Saturday saw Everton follow up on their convincing 4-0 victory over Manchester City with a late win at Crystal Palace. Whilst it’s always satisfying to get the three points with a last minute winner, there looked to be a subtle change about the way this Everton side went about their business. Bearing the lions share of the match stats, they were much the better team on the day, and had they not got a goal you could argue they’d have been somewhat unlucky in the final third.
The Everton of old could be described as, ‘nice,’ or, ‘sporting,’ I recall a rallying cry from captain Phil Jagielka midway last season for the players to be more in the face of all they meet on the field if they’re going to have any success that season – feelings perhaps not shared by the previous manager, Roberto Martinez.
When Martinez finally lost his job at the helm of Everton last year, many were describing him fondly (performances aside), as a nice character in a role too big for him to take on. Feelings I too shared, as did many around me, “nice, but no thanks.” Evertonian’s are a passionate, fiery bunch, who know their football, and yes it’s nice to be looked on fondly by other clubs, but ultimately it’s about winning.

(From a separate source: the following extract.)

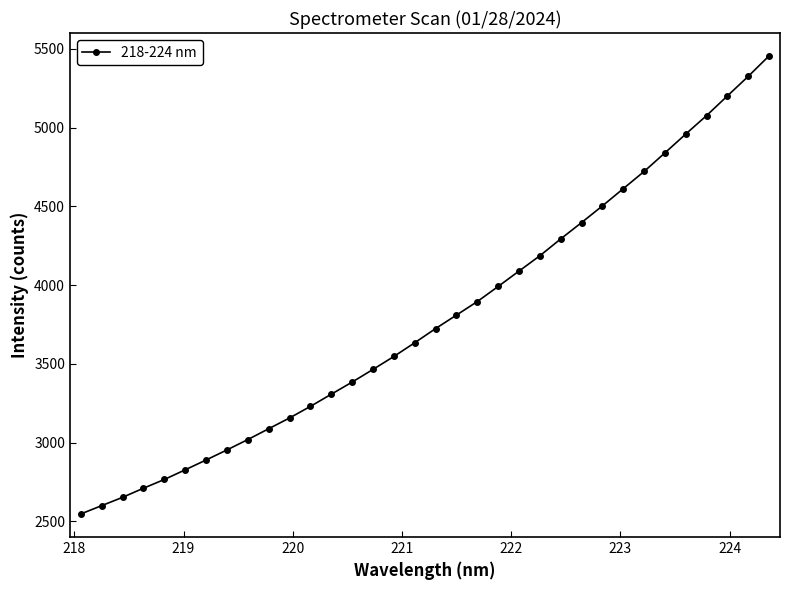

What is the minimum value shown in the chart?

2547.0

Initially from the performances at the start of the season I would have agreed that the new gaffer at Goodison shares a similar trait as Martinez, seemingly a friendly character in his press conferences and widely respected for both his work on the pitch as a player and on the sidelines as a manager. However after a few games we started to see a cutthroat rotation of players – simply put, if you weren’t on form, you weren’t on the team sheet. A rarity in the modern game and something I personally welcome back with open arms.
From what we saw on Saturday, Koeman’s mentality overhaul hadn’t stopped there. With less than ten minutes to go Everton were pushing hard for their breakthrough. Crystal Palace’s Jeff Schlupp fell to the floor near the Everton goalkeeping area seemingly in pain, to which the Everton of old would have put the ball out of play without hesitation. However instead, they played the ball up field and worked their attack. You could almost hear the gasps of surprise from the away end of Selhurst Park. With a flawless ball from Tom Davies to Seamus Coleman beating the offside trap, the ball found itself in the back of the net and the three points were travelling up the M6 with the jubilant Evertonians.
Regardless of whether you think the ball should have been played out by either side, the rules clearly state that it is the referee’s responsibility to stop play if he deems the player to be severely injured. In this case, Schlupp was suffering with cramp – hence the play continuing. It’s worth noting that by the time the Crystal Palace physio had reached him, he was on his feet and on the pitch.
This more aggressive side to Koeman’s men, simply put, is the reason they took the three points. The, ‘nicey nicey,’ Everton of old would have put the ball out of play, and likely walked away with a draw. Koeman has his side playing with real heart and fearlessness to the tune he sets, his willingness to drop a player of any stature in order to encourage the very best out the squad is to be admired, would we be seeing the likes of Davies and Mason Holgate in such fine form under another managerial style?
There is always a transitional period to be expected when a new manager comes into a football club and the change in mentality we witnessed by Everton during the lead up to their goal on Saturday will split opinions, however I’m sure if you ask the blue side of the Mersey they’d take a win over being liked for many seasons to come.